Desperate act Queensland mother-of-three has been forced to take after she was rejected from 150 rentals

A Queensland mother of three is devastated after she was turned down for 150 rental properties, forcing her to move to another state to live with her mother.

Single mother Zoe Somers rented a property in Pimpama, a rural town on the Pacific Motorway between Brisbane and the Gold Coast, early last year.

Ms Somers was forced to move when her rent rose 30 per cent from $460 to $590 a week.

She explained that the first increase came when she and her husband were living together and the couple managed to pay the difference.

The couple subsequently separated and the rent was increased again to $680 a week, leaving Ms Somers unable to make the payments while also caring for her two-year-old son and two teenage daughters alone.

Single mother-of-three Zoe Somers (pictured) was forced to move from the Gold Coast after 150 rental applications were rejected

Ms. Somers applied for about 150 homes between March and December in a number of suburbs within driving distance of her daughter’s school, which she attends for the specialized Japanese language program.

Ms Somers even considered renting two hours away in Brisbane and letting her daughter take the train to school.

The young mother also faced a severe childcare shortage and accepted government assistance after leaving work to care for her son.

After 10 months of failed job applications, Ms Somers had no choice but to leave the Gold Coast and live with her mother in Tasmania.

Ms Somers said she was overwhelmed with sadness over the rental crisis and claimed the housing crisis is ‘the reason why people become homeless’.

“I cried a lot, mainly because I didn’t want to renew my lease when I knew my rent was going up and I tried to talk to my landlord… she knew the situation… and she increased it anyway,” Ms. Somers said Nine.

‘Not only are rental properties hard to find on the Gold Coast, but so is childcare, and that’s how I became a single parent – not because I wanted to. People’s situation changes in one fell swoop; that’s how people become homeless.’

Ms Somers was forced to move from the Gold Coast (pictured) to live with her mother in Tasmania

Ms Somers was forced to move from the Gold Coast (pictured) to live with her mother in Tasmania

Ms Somers, who is now employed, is still applying for rental properties in Launceston and claims the housing crisis is “not much easier” in Tasmania.

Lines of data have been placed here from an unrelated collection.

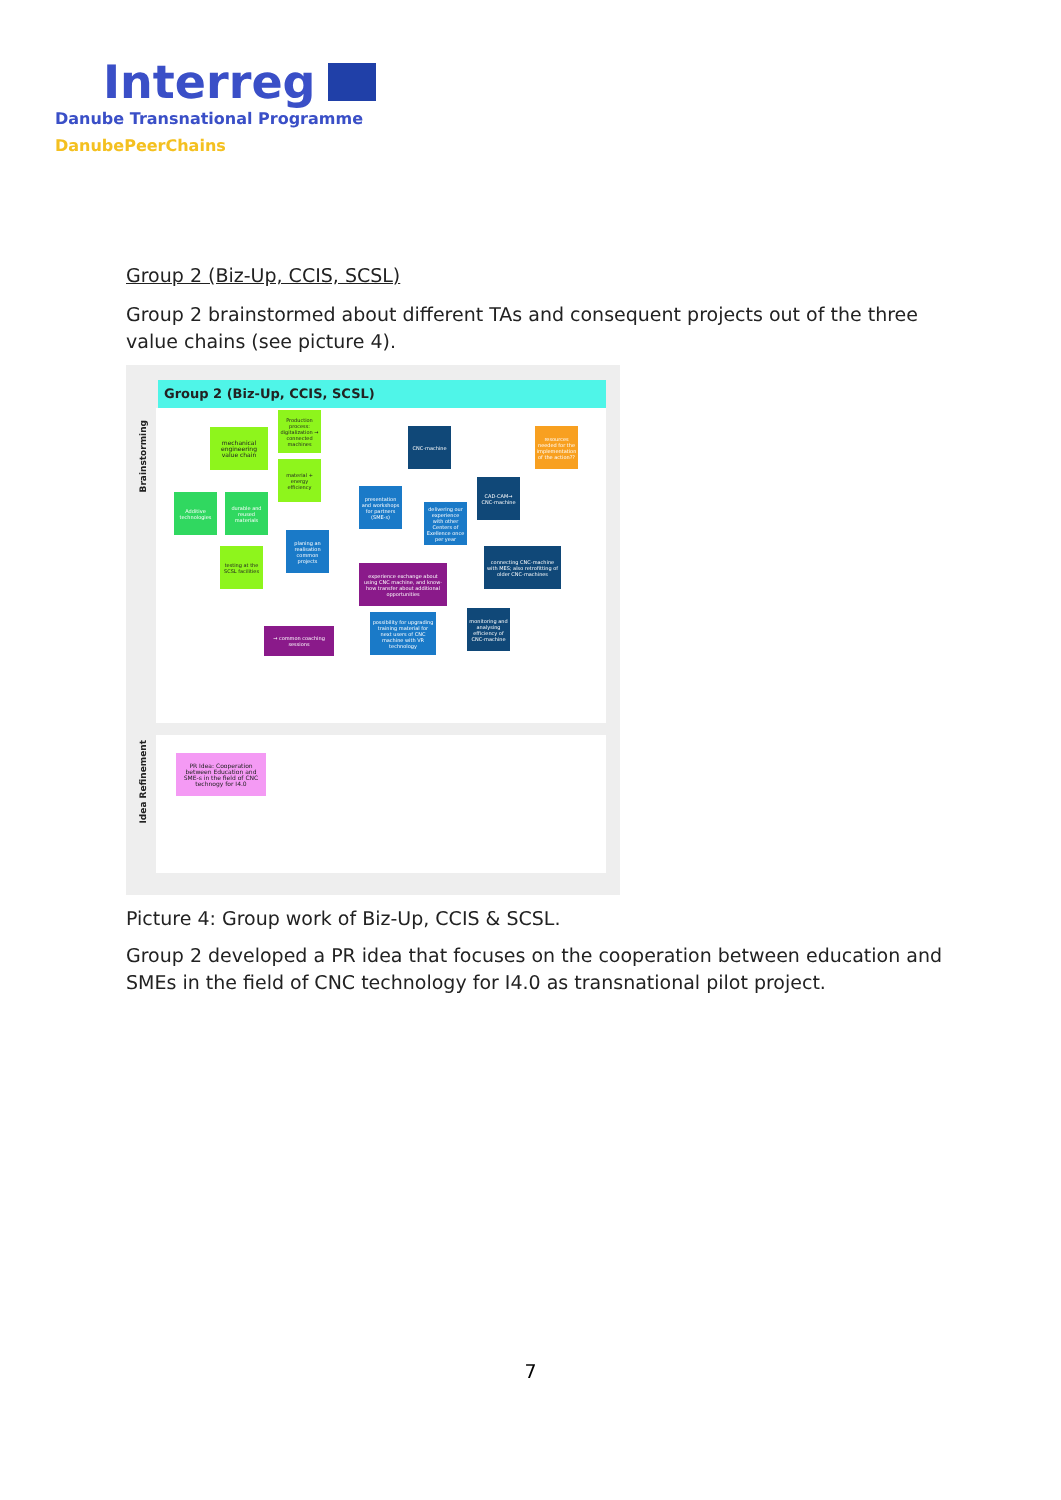Interreg
Danube Transnational Programme
DanubePeerChains
Group 2 (Biz-Up, CCIS, SCSL)
Group 2 brainstormed about different TAs and consequent projects out of the three value chains (see picture 4).
Group 2 (Biz-Up, CCIS, SCSL)
Brainstorming
Idea Refinement
mechanical engineering value chain
Production process: digitalization → connected machines
material + energy efficiency
Additive technologies
durable and reused materials
testing at the SCSL facilities
planing an realisation common projects
presentation and workshops for partners (SME-s)
CNC-machine
delivering our experience with other Centers of Exellence once per year
CAD-CAM→ CNC-machine
resources needed for the implementation of the action??
experience exchange about using CNC machine, and know-how transfer about additional opportunities
connecting CNC-machine with MES; also retrofitting of older CNC-machines
→ common coaching sessions
possibility for upgrading training material for next users of CNC machine with VR technology
monitoring and analysing efficiency of CNC-machine
PR Idea: Cooperation between Education and SME-s in the field of CNC technogy for I4.0
Picture 4: Group work of Biz-Up, CCIS & SCSL.
Group 2 developed a PR idea that focuses on the cooperation between education and SMEs in the field of CNC technology for I4.0 as transnational pilot project.
7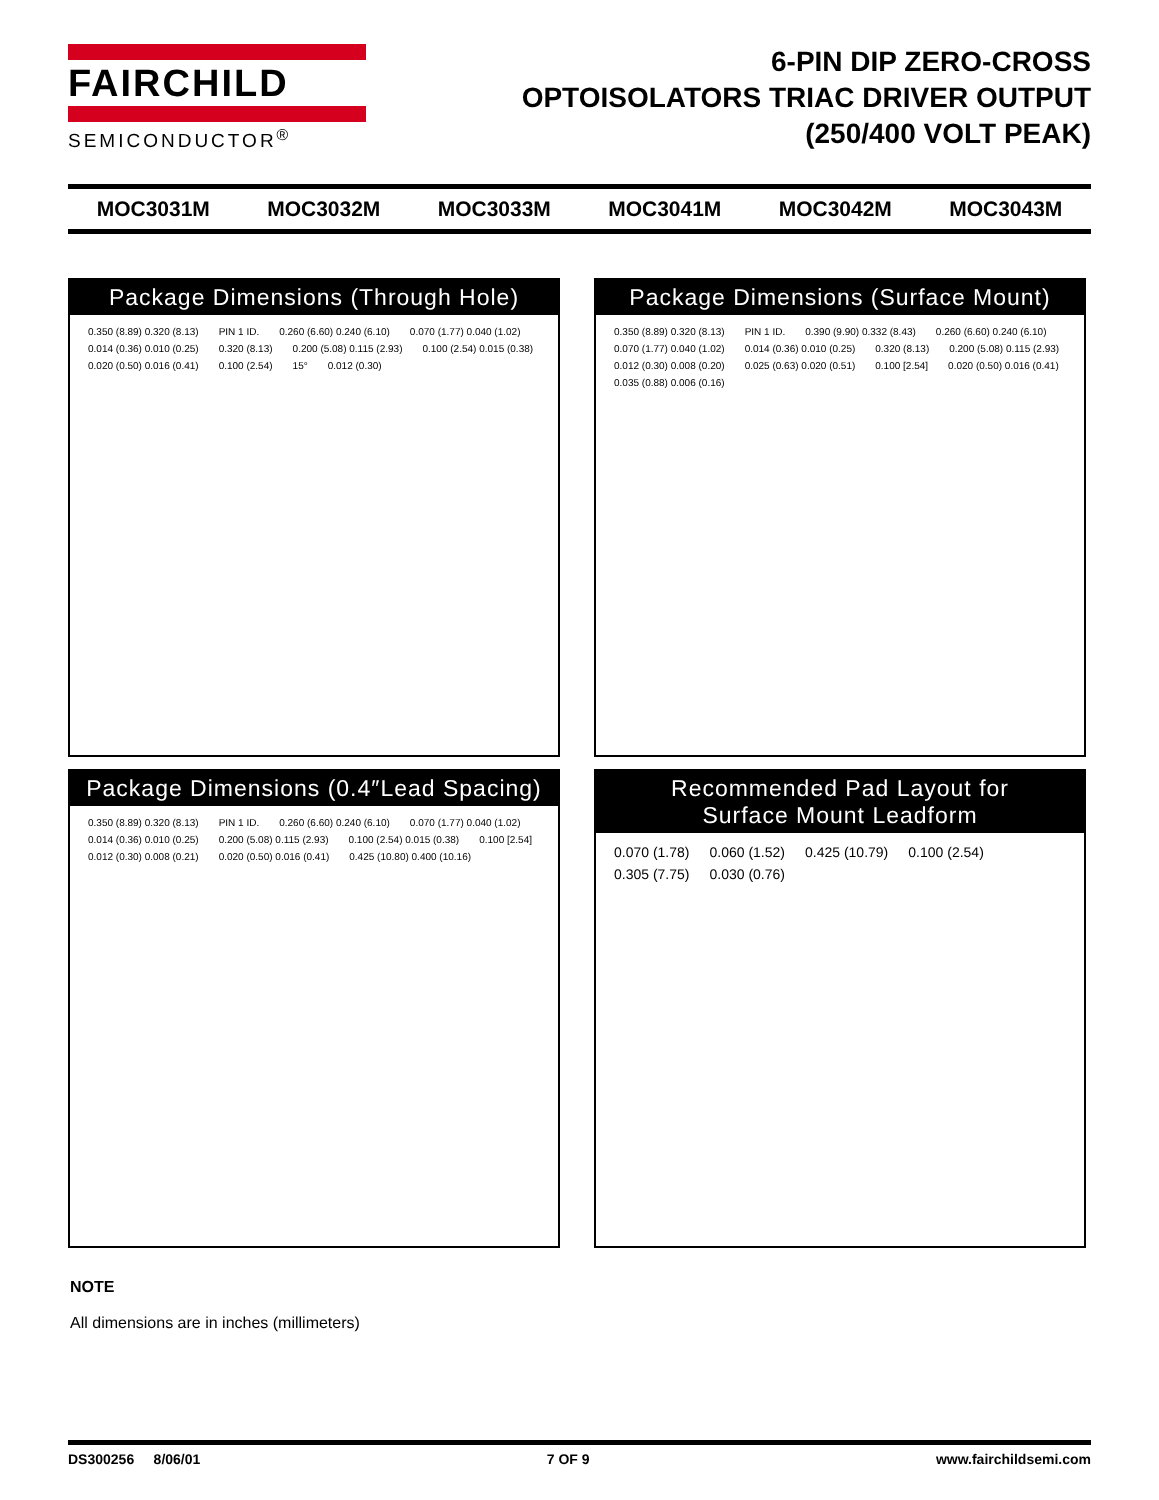FAIRCHILD
SEMICONDUCTOR<sup>®</sup>
6-PIN DIP ZERO-CROSS
OPTOISOLATORS TRIAC DRIVER OUTPUT
(250/400 VOLT PEAK)
MOC3031M MOC3032M MOC3033M MOC3041M MOC3042M MOC3043M
Package Dimensions (Through Hole)
0.350 (8.89) 0.320 (8.13) PIN 1 ID. 0.260 (6.60) 0.240 (6.10) 0.070 (1.77) 0.040 (1.02) 0.014 (0.36) 0.010 (0.25) 0.320 (8.13) 0.200 (5.08) 0.115 (2.93) 0.100 (2.54) 0.015 (0.38) 0.020 (0.50) 0.016 (0.41) 0.100 (2.54) 15° 0.012 (0.30)
Package Dimensions (Surface Mount)
0.350 (8.89) 0.320 (8.13) PIN 1 ID. 0.390 (9.90) 0.332 (8.43) 0.260 (6.60) 0.240 (6.10) 0.070 (1.77) 0.040 (1.02) 0.014 (0.36) 0.010 (0.25) 0.320 (8.13) 0.200 (5.08) 0.115 (2.93) 0.012 (0.30) 0.008 (0.20) 0.025 (0.63) 0.020 (0.51) 0.100 [2.54] 0.020 (0.50) 0.016 (0.41) 0.035 (0.88) 0.006 (0.16)
Package Dimensions (0.4″Lead Spacing)
0.350 (8.89) 0.320 (8.13) PIN 1 ID. 0.260 (6.60) 0.240 (6.10) 0.070 (1.77) 0.040 (1.02) 0.014 (0.36) 0.010 (0.25) 0.200 (5.08) 0.115 (2.93) 0.100 (2.54) 0.015 (0.38) 0.100 [2.54] 0.012 (0.30) 0.008 (0.21) 0.020 (0.50) 0.016 (0.41) 0.425 (10.80) 0.400 (10.16)
Recommended Pad Layout for
Surface Mount Leadform
0.070 (1.78) 0.060 (1.52) 0.425 (10.79) 0.100 (2.54) 0.305 (7.75) 0.030 (0.76)
NOTE
All dimensions are in inches (millimeters)
DS300256 8/06/01 7 OF 9 www.fairchildsemi.com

“Even if I find a place to rent for myself, I don’t know how to do it because my whole life with kids it was a two-parent household,” she said.

‘It doesn’t seem much easier to find a rental property here as a single parent, but at least I have the support of my family.’

The average asking rent in Pimpama has increased by nine percent in a twelve-month period and by 52 percent in five years, according to online real estate site Domain.

Meanwhile, the national vacancy rate fell from 1.1 percent in January to 0.7 percent in February.

According to SQM Research, the total number of rental vacancies across Australia in January was 32,108.

Vacancy rates in Sydney and Melbourne fell to 1.3 percent and 1.1 percent respectively, Canberra and Darwin fell to 1.7 percent and Brisbane and Hobart had vacancy rates of one percent.

Meanwhile, vacancy rates in Perth and Adelaide were below 1 per cent in January.

In the thirty days to February 14, 2024, asking rents in the capital rose by a further 1.4 percent.

The national vacancy rate fell from 1.1 percent in January to 0.7 percent in February

The national vacancy rate fell from 1.1 percent in January to 0.7 percent in February

The national average weekly rental price for a home is $614.54 per week.

Sydney recorded the highest weekly rent for a house at $1,037.08 per week, while units in Adelaide offered the best rental price of any capital city at $451.20 per week.

Managing Director of SQM Research Louis Christopher said national rents in almost all regions showed no end in sight to the rental crisis before early 2024.

“Our rental market update shows a sharp decline in rental property vacancies across the country,” Christopher said.

‘It is a seasonal increase in demand that we see every year at the beginning of the year, but which is certainly problematic because the current rental market is still in crisis.

‘Going forward, our best-case scenario for renters is that population growth slows significantly this year to an increase of around 360,000 people, which would likely mean a stabilization of rental prices from the June quarter onwards.

The worst case is that the population continues to grow at the current rate.’